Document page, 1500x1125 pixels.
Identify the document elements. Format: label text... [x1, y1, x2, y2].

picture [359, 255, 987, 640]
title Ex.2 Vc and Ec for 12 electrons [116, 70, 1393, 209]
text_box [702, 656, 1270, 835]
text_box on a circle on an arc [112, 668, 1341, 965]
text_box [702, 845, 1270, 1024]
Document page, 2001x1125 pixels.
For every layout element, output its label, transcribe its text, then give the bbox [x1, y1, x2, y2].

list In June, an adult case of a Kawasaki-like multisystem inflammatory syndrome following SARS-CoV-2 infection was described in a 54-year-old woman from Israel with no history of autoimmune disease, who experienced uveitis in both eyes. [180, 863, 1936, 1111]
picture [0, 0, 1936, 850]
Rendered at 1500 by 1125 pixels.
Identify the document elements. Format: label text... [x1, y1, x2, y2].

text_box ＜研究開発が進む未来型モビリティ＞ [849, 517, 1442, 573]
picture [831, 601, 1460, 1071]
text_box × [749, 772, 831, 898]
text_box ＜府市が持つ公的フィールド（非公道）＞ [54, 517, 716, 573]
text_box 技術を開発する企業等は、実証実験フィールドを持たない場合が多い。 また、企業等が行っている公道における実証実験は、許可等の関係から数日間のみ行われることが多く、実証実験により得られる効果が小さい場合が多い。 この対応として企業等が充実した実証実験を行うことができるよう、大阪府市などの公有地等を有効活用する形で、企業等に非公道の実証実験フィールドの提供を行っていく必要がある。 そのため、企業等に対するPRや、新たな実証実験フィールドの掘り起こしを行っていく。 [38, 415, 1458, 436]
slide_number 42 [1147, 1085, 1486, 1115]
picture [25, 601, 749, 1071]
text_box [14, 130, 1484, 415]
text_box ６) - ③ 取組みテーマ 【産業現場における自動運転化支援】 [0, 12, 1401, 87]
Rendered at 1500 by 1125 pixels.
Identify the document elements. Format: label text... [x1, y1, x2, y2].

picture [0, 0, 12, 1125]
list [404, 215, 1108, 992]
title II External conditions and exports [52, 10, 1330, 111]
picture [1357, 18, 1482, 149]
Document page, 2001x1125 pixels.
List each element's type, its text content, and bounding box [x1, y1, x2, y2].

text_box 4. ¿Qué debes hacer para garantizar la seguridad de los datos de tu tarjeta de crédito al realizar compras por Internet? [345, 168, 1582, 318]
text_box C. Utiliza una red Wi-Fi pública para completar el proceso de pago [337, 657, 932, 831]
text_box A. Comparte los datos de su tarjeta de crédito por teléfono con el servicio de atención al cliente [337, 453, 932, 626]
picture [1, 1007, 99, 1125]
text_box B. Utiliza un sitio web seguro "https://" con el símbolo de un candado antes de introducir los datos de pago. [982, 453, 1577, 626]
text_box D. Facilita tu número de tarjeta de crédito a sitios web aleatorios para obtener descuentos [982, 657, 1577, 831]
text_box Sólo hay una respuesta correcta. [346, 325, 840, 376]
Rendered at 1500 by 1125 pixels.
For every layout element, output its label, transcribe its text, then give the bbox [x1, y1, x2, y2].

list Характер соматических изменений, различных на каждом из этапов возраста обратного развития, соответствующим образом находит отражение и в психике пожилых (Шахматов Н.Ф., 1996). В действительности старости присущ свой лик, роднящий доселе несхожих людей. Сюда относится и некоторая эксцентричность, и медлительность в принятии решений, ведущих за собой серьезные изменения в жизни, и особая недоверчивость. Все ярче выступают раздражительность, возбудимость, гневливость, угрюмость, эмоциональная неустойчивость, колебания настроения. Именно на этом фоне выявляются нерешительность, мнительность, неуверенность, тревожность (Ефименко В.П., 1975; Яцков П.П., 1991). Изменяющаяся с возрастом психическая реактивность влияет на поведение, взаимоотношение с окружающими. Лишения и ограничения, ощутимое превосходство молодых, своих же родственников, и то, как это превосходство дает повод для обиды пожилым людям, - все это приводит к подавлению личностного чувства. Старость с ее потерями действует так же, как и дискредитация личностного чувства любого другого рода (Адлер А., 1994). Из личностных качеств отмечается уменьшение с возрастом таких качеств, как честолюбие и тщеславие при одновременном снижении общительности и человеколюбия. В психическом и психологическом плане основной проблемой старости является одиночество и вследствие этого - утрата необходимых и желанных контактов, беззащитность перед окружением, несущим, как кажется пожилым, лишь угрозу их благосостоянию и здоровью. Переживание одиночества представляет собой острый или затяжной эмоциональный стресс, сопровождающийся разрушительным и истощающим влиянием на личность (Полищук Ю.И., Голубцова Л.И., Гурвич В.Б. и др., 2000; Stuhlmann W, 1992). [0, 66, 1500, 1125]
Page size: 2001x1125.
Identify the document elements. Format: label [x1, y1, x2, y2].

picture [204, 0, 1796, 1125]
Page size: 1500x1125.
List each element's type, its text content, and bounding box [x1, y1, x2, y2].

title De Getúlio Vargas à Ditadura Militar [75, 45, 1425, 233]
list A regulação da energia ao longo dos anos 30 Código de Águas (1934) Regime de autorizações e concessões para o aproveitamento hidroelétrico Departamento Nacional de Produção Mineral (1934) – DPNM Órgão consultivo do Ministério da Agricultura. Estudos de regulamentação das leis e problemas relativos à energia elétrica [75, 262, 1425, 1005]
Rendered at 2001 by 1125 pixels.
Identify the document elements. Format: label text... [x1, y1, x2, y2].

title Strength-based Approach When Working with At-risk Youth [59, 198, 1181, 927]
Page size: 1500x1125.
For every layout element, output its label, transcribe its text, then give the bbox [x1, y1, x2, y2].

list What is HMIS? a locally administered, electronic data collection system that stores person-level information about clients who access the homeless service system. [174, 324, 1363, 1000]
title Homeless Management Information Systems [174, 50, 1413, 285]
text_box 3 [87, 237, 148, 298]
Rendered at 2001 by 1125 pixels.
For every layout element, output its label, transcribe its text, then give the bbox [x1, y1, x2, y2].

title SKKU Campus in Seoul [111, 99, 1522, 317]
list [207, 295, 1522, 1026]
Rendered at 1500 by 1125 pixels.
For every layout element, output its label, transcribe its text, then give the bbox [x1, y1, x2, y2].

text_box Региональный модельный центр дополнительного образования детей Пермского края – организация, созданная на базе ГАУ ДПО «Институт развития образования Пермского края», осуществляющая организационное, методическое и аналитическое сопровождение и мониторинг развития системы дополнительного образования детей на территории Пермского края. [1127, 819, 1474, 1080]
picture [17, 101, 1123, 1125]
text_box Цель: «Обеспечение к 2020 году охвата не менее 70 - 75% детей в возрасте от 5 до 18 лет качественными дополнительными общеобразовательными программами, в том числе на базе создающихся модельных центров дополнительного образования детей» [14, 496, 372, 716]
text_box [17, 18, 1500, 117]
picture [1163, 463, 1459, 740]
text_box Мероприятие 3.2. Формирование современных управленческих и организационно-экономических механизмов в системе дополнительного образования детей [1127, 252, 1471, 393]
════════════════════
▶ JOB
Take the entries above and transcribe them in full.

▶ ANSWER AREA
Document page, 1500x1125 pixels.
Identify the document elements. Format: label text... [x1, y1, x2, y2].

picture [359, 255, 987, 640]
title Ex.2 Vc and Ec for 12 electrons [116, 70, 1393, 209]
text_box [702, 656, 1270, 835]
text_box on a circle on an arc [112, 668, 1341, 965]
text_box [702, 845, 1270, 1024]
Document page, 2001x1125 pixels.
For every layout element, output its label, transcribe its text, then give the bbox [x1, y1, x2, y2].

list In June, an adult case of a Kawasaki-like multisystem inflammatory syndrome following SARS-CoV-2 infection was described in a 54-year-old woman from Israel with no history of autoimmune disease, who experienced uveitis in both eyes. [180, 863, 1936, 1111]
picture [0, 0, 1936, 850]
Rendered at 1500 by 1125 pixels.
Identify the document elements. Format: label text... [x1, y1, x2, y2].

text_box ＜研究開発が進む未来型モビリティ＞ [849, 517, 1442, 573]
picture [831, 601, 1460, 1071]
text_box × [749, 772, 831, 898]
text_box ＜府市が持つ公的フィールド（非公道）＞ [54, 517, 716, 573]
text_box 技術を開発する企業等は、実証実験フィールドを持たない場合が多い。 また、企業等が行っている公道における実証実験は、許可等の関係から数日間のみ行われることが多く、実証実験により得られる効果が小さい場合が多い。 この対応として企業等が充実した実証実験を行うことができるよう、大阪府市などの公有地等を有効活用する形で、企業等に非公道の実証実験フィールドの提供を行っていく必要がある。 そのため、企業等に対するPRや、新たな実証実験フィールドの掘り起こしを行っていく。 [38, 415, 1458, 436]
slide_number 42 [1147, 1085, 1486, 1115]
picture [25, 601, 749, 1071]
text_box [14, 130, 1484, 415]
text_box ６) - ③ 取組みテーマ 【産業現場における自動運転化支援】 [0, 12, 1401, 87]
Rendered at 1500 by 1125 pixels.
Identify the document elements. Format: label text... [x1, y1, x2, y2].

picture [0, 0, 12, 1125]
list [404, 215, 1108, 992]
title II External conditions and exports [52, 10, 1330, 111]
picture [1357, 18, 1482, 149]
Document page, 2001x1125 pixels.
List each element's type, its text content, and bounding box [x1, y1, x2, y2].

text_box 4. ¿Qué debes hacer para garantizar la seguridad de los datos de tu tarjeta de crédito al realizar compras por Internet? [345, 168, 1582, 318]
text_box C. Utiliza una red Wi-Fi pública para completar el proceso de pago [337, 657, 932, 831]
text_box A. Comparte los datos de su tarjeta de crédito por teléfono con el servicio de atención al cliente [337, 453, 932, 626]
picture [1, 1007, 99, 1125]
text_box B. Utiliza un sitio web seguro "https://" con el símbolo de un candado antes de introducir los datos de pago. [982, 453, 1577, 626]
text_box D. Facilita tu número de tarjeta de crédito a sitios web aleatorios para obtener descuentos [982, 657, 1577, 831]
text_box Sólo hay una respuesta correcta. [346, 325, 840, 376]
Rendered at 1500 by 1125 pixels.
For every layout element, output its label, transcribe its text, then give the bbox [x1, y1, x2, y2].

list Характер соматических изменений, различных на каждом из этапов возраста обратного развития, соответствующим образом находит отражение и в психике пожилых (Шахматов Н.Ф., 1996). В действительности старости присущ свой лик, роднящий доселе несхожих людей. Сюда относится и некоторая эксцентричность, и медлительность в принятии решений, ведущих за собой серьезные изменения в жизни, и особая недоверчивость. Все ярче выступают раздражительность, возбудимость, гневливость, угрюмость, эмоциональная неустойчивость, колебания настроения. Именно на этом фоне выявляются нерешительность, мнительность, неуверенность, тревожность (Ефименко В.П., 1975; Яцков П.П., 1991). Изменяющаяся с возрастом психическая реактивность влияет на поведение, взаимоотношение с окружающими. Лишения и ограничения, ощутимое превосходство молодых, своих же родственников, и то, как это превосходство дает повод для обиды пожилым людям, - все это приводит к подавлению личностного чувства. Старость с ее потерями действует так же, как и дискредитация личностного чувства любого другого рода (Адлер А., 1994). Из личностных качеств отмечается уменьшение с возрастом таких качеств, как честолюбие и тщеславие при одновременном снижении общительности и человеколюбия. В психическом и психологическом плане основной проблемой старости является одиночество и вследствие этого - утрата необходимых и желанных контактов, беззащитность перед окружением, несущим, как кажется пожилым, лишь угрозу их благосостоянию и здоровью. Переживание одиночества представляет собой острый или затяжной эмоциональный стресс, сопровождающийся разрушительным и истощающим влиянием на личность (Полищук Ю.И., Голубцова Л.И., Гурвич В.Б. и др., 2000; Stuhlmann W, 1992). [0, 66, 1500, 1125]
Page size: 2001x1125.
Identify the document elements. Format: label [x1, y1, x2, y2].

picture [204, 0, 1796, 1125]
Page size: 1500x1125.
List each element's type, its text content, and bounding box [x1, y1, x2, y2].

title De Getúlio Vargas à Ditadura Militar [75, 45, 1425, 233]
list A regulação da energia ao longo dos anos 30 Código de Águas (1934) Regime de autorizações e concessões para o aproveitamento hidroelétrico Departamento Nacional de Produção Mineral (1934) – DPNM Órgão consultivo do Ministério da Agricultura. Estudos de regulamentação das leis e problemas relativos à energia elétrica [75, 262, 1425, 1005]
Rendered at 2001 by 1125 pixels.
Identify the document elements. Format: label text... [x1, y1, x2, y2].

title Strength-based Approach When Working with At-risk Youth [59, 198, 1181, 927]
Page size: 1500x1125.
For every layout element, output its label, transcribe its text, then give the bbox [x1, y1, x2, y2].

list What is HMIS? a locally administered, electronic data collection system that stores person-level information about clients who access the homeless service system. [174, 324, 1363, 1000]
title Homeless Management Information Systems [174, 50, 1413, 285]
text_box 3 [87, 237, 148, 298]
Rendered at 2001 by 1125 pixels.
For every layout element, output its label, transcribe its text, then give the bbox [x1, y1, x2, y2].

title SKKU Campus in Seoul [111, 99, 1522, 317]
list [207, 295, 1522, 1026]
Rendered at 1500 by 1125 pixels.
For every layout element, output its label, transcribe its text, then give the bbox [x1, y1, x2, y2].

text_box Региональный модельный центр дополнительного образования детей Пермского края – организация, созданная на базе ГАУ ДПО «Институт развития образования Пермского края», осуществляющая организационное, методическое и аналитическое сопровождение и мониторинг развития системы дополнительного образования детей на территории Пермского края. [1127, 819, 1474, 1080]
picture [17, 101, 1123, 1125]
text_box Цель: «Обеспечение к 2020 году охвата не менее 70 - 75% детей в возрасте от 5 до 18 лет качественными дополнительными общеобразовательными программами, в том числе на базе создающихся модельных центров дополнительного образования детей» [14, 496, 372, 716]
text_box [17, 18, 1500, 117]
picture [1163, 463, 1459, 740]
text_box Мероприятие 3.2. Формирование современных управленческих и организационно-экономических механизмов в системе дополнительного образования детей [1127, 252, 1471, 393]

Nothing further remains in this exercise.